TÂCHES À RÉALISER:
(a) Selon l'extrait sur la motivation scolaire, dans quelle revue l'article de Rolland Viau a-t-il été publié ?
(b) Dans l'extrait sur la motivation scolaire, recopiez le passage allant de « L’analyse des récentes » à « à ses élèves. » en substituant « étudiants » à « élèves ».

EXTRAIT DU DOCUMENT:
________________________________________
19 février 2016 par Michel Briand Retours d’expériences 30360 visites 0 commentaire

Pour que les élèves cherchent à s’améliorer, il faut bien sûr que la motivation soit au rendez-vous. De manière à susciter cette motivation chez les élèves, voici une proposition qui a déjà fait l’objet d’une expérimentation à l’enseignement supérieur.

En amont de la venue de Rolland Viau pour une journée de travail sur la motivation des étudiants, le 19 avril, voici avec l’autorisation de l’auteur une reprise de son articlepublié dans la revue Correspondance, (volume 5 n°3, février 2000)

Rolland Viau
Département de pédagogie, Université de Sherbrooke

L’analyse des récentes recherches sur la motivation à apprendre en contexte scolaire, nous fait voir que les quatre facteurs qui influent le plus sur la dynamique motivationnelle des élèves en classe sont les activités d’apprentissage que l’enseignant propose, l’évaluation qu’il impose, les récompenses et les sanctions qu’il utilise, et lui-même, de par surtout sa passion pour sa matière et le respect qu’il porte à ses élèves.
________________________________________
JEU DE DONNÉES:
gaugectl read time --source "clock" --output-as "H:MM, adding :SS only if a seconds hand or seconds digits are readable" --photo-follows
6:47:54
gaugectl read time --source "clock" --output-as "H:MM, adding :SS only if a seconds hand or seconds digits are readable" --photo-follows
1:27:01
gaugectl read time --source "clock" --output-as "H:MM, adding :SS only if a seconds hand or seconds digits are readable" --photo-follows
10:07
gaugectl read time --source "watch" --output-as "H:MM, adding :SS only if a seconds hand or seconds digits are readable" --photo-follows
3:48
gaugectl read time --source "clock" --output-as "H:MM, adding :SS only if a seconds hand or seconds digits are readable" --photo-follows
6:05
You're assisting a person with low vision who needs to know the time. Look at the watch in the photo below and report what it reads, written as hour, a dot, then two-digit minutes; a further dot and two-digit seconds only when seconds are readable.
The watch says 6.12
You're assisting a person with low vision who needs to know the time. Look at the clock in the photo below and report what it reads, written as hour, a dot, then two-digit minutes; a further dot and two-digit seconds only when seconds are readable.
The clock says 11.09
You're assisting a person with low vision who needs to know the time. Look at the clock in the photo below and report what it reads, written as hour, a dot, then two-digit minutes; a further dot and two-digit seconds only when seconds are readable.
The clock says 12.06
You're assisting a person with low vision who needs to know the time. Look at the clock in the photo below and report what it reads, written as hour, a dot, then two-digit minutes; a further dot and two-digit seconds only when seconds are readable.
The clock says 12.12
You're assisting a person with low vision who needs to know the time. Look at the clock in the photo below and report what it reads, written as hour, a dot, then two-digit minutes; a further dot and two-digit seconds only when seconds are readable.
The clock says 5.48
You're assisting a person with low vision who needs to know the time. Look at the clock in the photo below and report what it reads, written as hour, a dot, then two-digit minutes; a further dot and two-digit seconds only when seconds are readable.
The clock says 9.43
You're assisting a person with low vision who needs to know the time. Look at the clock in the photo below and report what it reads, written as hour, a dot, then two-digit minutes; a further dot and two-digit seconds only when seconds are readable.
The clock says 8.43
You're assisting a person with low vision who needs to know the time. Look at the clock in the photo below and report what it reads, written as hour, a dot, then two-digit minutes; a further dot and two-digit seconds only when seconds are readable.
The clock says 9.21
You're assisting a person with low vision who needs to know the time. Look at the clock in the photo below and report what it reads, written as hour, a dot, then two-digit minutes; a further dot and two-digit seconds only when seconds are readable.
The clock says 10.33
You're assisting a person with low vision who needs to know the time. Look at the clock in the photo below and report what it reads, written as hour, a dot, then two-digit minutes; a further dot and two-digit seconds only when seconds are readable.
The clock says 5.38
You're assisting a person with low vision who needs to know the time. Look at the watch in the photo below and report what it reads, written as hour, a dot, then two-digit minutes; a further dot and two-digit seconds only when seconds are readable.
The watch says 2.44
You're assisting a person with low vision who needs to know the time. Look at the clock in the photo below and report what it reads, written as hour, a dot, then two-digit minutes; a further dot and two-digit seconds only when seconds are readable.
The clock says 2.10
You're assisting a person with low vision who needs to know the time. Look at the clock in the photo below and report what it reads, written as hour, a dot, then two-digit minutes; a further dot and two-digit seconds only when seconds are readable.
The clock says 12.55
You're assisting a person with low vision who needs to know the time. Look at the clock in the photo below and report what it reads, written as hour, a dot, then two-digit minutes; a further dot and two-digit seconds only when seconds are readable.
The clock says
________________________________________
RÉPONSES PAR TÂCHE:
(a) Dans la revue Correspondance.

(b)
L’analyse des récentes recherches sur la motivation à apprendre en contexte scolaire, nous fait voir que les quatre facteurs qui influent le plus sur la dynamique motivationnelle des étudiants en classe sont les activités d’apprentissage que l’enseignant propose, l’évaluation qu’il impose, les récompenses et les sanctions qu’il utilise, et lui-même, de par surtout sa passion pour sa matière et le respect qu’il porte à ses étudiants.